GRAMOPHONE SEPTEMBER 2010
Instrumental
Seven Toccatas - BWV910-16 Andrea Bacchetti pf Dynamic [ F ] CDS658 (80' • DDD) Andrea Bacchetti's sensitive performances enter a competitive field
In his recent Goldberg Variations, DVD (Arthaus),
Andrea Bacchetti discussed his pianistic Bach style as playing
"slowly, in a controlled manner".
This applies to the Toccatas as well. When Bach indicates no tempo.
Bacchetti tends to unfold the music at a leisurely pace, sustaining attention
through his carefully organised dynamic designs and keen harmonic awareness.
To cite a few instances, sample the D minor's second-movement fugue's build-up
and the subsequent Adagio's chromatic accentuation, or notice how Bacchetti's
stone-cold-sober deliberation over the C minor's Allegro and the D major's
concluding fugue contrasts to lighter, more playful accounts from Glenn Gould
(Sony, 9/94) and Angela Hewitt (Hyperion, 10/02). Bacchetti accurately addresses
the F sharp minor third movement's Presto e staccato directive, yet so do the
aforementioned competitors by way of crisper, better-contrasted and more
characterful articulation, On the other hand, Bacchetti's pearly legato touch
and contoured delineation in the G minor's much-slower-than-allegro.

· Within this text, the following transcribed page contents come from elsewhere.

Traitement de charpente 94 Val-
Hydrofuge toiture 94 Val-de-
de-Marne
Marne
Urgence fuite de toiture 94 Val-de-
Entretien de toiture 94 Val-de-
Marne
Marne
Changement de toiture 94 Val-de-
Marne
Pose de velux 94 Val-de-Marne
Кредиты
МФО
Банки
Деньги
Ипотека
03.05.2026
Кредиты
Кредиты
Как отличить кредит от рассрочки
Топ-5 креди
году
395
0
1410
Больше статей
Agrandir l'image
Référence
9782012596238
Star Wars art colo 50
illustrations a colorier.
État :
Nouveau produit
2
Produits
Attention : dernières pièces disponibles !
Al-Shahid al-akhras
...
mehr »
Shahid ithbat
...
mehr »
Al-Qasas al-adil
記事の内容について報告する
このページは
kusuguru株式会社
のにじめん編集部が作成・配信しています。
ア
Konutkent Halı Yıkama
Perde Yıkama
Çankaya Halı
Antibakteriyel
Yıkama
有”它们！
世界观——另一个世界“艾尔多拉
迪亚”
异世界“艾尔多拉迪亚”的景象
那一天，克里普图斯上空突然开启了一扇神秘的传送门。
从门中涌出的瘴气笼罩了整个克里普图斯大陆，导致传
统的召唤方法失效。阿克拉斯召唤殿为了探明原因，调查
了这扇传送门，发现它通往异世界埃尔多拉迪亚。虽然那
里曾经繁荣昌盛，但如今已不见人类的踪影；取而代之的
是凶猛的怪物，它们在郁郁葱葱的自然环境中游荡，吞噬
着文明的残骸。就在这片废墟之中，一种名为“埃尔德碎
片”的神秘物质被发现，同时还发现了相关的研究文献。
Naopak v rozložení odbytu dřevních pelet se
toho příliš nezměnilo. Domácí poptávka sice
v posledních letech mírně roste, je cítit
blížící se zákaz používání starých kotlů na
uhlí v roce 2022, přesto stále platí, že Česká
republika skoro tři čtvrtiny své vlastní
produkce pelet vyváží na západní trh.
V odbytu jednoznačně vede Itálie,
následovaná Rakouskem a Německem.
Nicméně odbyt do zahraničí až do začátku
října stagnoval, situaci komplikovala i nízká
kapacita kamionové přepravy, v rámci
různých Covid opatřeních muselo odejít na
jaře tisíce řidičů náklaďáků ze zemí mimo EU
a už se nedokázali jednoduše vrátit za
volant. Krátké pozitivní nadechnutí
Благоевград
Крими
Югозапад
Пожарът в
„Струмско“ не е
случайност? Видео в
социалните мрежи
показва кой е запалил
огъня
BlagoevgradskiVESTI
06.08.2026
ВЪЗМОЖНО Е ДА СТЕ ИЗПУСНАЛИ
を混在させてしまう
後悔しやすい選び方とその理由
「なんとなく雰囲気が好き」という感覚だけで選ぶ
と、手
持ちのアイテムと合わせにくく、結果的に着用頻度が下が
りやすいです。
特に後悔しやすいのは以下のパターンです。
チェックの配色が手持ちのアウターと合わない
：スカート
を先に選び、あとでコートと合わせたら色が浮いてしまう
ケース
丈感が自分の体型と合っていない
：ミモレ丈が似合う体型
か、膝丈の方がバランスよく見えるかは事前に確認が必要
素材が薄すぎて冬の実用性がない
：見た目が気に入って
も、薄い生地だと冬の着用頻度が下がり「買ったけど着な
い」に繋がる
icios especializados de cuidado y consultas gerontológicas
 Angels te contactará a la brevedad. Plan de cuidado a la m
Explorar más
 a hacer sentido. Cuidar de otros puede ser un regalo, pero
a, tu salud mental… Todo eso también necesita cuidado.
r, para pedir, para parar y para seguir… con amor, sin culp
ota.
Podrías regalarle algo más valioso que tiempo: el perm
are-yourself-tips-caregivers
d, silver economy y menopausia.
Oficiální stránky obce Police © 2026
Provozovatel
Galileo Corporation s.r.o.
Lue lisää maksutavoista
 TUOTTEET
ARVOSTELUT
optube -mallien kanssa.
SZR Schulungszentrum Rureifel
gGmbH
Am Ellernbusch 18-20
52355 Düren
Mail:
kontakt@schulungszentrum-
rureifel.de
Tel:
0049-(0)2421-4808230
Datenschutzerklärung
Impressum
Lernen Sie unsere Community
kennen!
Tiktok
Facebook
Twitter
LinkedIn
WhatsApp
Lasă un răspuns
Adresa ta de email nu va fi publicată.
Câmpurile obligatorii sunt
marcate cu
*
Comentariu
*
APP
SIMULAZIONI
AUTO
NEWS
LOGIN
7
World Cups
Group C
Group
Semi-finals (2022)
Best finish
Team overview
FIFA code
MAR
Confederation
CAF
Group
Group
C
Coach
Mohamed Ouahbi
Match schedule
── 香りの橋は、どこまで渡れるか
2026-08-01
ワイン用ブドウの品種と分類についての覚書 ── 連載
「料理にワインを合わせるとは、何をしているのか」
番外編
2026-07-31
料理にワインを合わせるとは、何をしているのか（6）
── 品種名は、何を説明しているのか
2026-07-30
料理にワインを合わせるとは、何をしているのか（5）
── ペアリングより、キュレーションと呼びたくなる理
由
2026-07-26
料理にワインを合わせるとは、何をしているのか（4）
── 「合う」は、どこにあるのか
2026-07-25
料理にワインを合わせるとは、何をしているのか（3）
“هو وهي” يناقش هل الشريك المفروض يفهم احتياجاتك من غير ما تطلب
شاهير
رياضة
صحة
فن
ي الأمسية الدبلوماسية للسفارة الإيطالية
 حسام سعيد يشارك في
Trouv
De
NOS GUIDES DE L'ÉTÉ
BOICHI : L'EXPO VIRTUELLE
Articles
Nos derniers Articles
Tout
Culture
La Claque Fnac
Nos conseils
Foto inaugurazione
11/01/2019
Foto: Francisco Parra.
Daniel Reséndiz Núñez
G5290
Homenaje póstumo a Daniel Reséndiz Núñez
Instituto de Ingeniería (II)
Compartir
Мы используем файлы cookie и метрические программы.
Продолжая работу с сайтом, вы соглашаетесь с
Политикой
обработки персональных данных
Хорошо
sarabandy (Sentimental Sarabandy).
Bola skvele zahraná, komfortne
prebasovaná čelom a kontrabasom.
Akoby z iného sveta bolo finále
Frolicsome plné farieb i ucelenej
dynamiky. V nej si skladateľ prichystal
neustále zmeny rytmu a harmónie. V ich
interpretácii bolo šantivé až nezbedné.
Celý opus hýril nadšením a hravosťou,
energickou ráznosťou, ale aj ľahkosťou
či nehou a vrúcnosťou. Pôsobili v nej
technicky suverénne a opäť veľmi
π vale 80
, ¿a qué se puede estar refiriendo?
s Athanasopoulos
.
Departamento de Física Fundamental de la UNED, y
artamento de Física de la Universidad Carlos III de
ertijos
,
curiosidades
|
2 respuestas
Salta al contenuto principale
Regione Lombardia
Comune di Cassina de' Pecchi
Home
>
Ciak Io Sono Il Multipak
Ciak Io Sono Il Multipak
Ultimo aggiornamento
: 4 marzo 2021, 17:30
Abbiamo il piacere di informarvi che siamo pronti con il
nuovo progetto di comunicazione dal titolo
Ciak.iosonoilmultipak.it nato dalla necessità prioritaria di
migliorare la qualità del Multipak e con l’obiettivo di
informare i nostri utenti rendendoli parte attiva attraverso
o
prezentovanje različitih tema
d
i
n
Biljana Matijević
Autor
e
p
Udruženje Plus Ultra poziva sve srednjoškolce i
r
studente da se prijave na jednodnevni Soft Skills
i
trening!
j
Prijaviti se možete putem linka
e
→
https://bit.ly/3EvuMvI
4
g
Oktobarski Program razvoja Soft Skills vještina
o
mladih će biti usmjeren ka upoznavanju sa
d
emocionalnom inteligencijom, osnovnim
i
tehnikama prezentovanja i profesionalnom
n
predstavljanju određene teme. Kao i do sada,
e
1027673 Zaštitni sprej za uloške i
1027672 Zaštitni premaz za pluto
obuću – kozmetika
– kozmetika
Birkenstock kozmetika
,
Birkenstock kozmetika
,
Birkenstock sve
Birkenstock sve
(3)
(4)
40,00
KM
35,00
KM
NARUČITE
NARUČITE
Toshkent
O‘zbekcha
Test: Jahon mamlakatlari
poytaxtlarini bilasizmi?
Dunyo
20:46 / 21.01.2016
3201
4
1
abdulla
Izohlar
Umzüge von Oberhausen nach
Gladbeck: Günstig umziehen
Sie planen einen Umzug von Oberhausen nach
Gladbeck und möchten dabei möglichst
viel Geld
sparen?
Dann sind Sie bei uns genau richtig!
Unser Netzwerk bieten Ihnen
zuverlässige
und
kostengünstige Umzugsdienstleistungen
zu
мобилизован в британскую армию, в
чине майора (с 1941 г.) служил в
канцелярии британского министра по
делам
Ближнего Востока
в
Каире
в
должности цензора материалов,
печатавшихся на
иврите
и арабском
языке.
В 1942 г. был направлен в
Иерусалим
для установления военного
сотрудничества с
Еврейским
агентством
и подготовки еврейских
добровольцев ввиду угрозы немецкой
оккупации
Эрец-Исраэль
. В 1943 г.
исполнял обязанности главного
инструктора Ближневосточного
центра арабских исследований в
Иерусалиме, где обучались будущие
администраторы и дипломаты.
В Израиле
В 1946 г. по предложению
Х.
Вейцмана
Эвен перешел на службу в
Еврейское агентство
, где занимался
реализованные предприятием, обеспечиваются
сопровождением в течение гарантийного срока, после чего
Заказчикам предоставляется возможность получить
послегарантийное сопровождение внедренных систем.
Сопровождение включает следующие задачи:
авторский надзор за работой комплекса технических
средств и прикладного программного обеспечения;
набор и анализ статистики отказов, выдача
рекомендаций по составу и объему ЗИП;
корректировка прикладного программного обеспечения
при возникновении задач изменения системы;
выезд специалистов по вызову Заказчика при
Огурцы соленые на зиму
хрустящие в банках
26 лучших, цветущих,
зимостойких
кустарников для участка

Allegro convincingly defend the pianist's unorthodox pace. For a piano version
of all seven Toccatas on a single disc, Hewitt remains first choice, although the
present disc offers separate tracks within each toccata, as opposed to Hyperion's
stingier one-track-per-toccata policy. The recorded sound is robust and full-bodied
but takes on a unattractive stridency in louder moments.